#### RECORDS PROVIDED:
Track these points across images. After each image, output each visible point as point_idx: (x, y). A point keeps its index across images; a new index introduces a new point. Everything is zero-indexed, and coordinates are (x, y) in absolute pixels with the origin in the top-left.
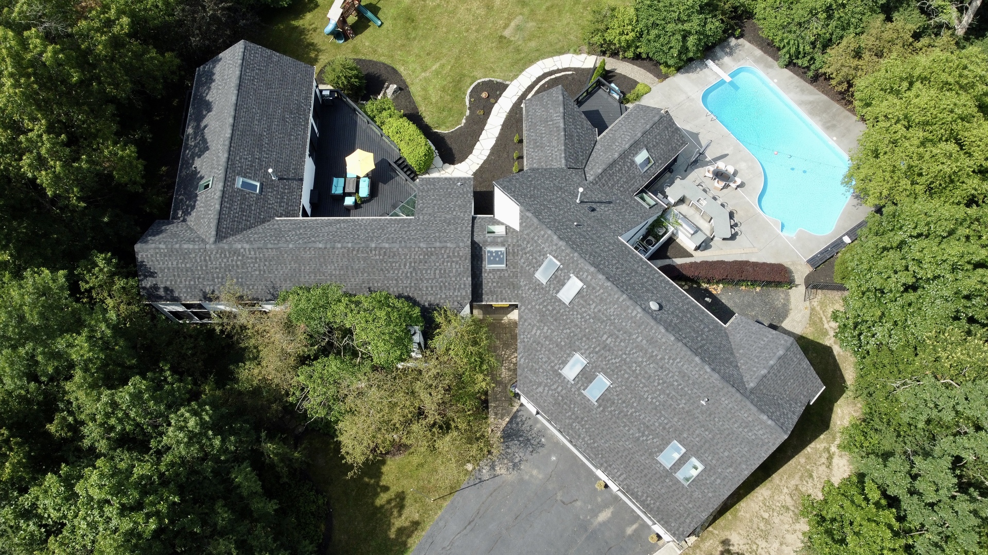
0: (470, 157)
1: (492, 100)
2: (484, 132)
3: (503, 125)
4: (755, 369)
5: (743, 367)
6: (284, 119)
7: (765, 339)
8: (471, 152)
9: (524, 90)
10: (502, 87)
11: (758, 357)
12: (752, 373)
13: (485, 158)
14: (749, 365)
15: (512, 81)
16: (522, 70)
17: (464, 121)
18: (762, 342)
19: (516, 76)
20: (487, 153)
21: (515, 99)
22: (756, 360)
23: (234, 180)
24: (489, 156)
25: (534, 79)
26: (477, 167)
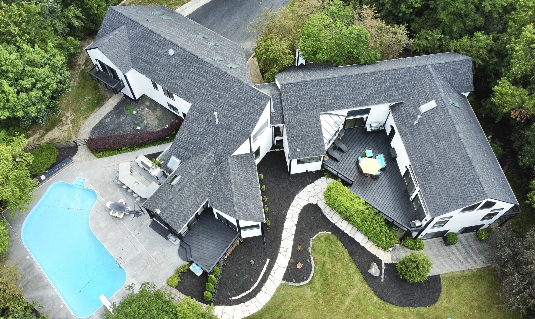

#### WORK ITEM:
Repeat all of the rows above word for word, leaving out the pictures.

#### SOLVED PROBLEM:
Track these points across images. After each image, output each visible point as point_idx: (x, y). A point keeps its index across images; a new index introduces a new point. Everything is zero-indexed, and coordinates are (x, y) in absolute pixels with the origin in the top-left.
0: (470, 157)
1: (492, 100)
2: (484, 132)
3: (503, 125)
4: (755, 369)
5: (743, 367)
6: (284, 119)
7: (765, 339)
8: (471, 152)
9: (524, 90)
10: (502, 87)
11: (758, 357)
12: (752, 373)
13: (485, 158)
14: (749, 365)
15: (512, 81)
16: (522, 70)
17: (464, 121)
18: (762, 342)
19: (516, 76)
20: (487, 153)
21: (515, 99)
22: (756, 360)
23: (234, 180)
24: (489, 156)
25: (534, 79)
26: (477, 167)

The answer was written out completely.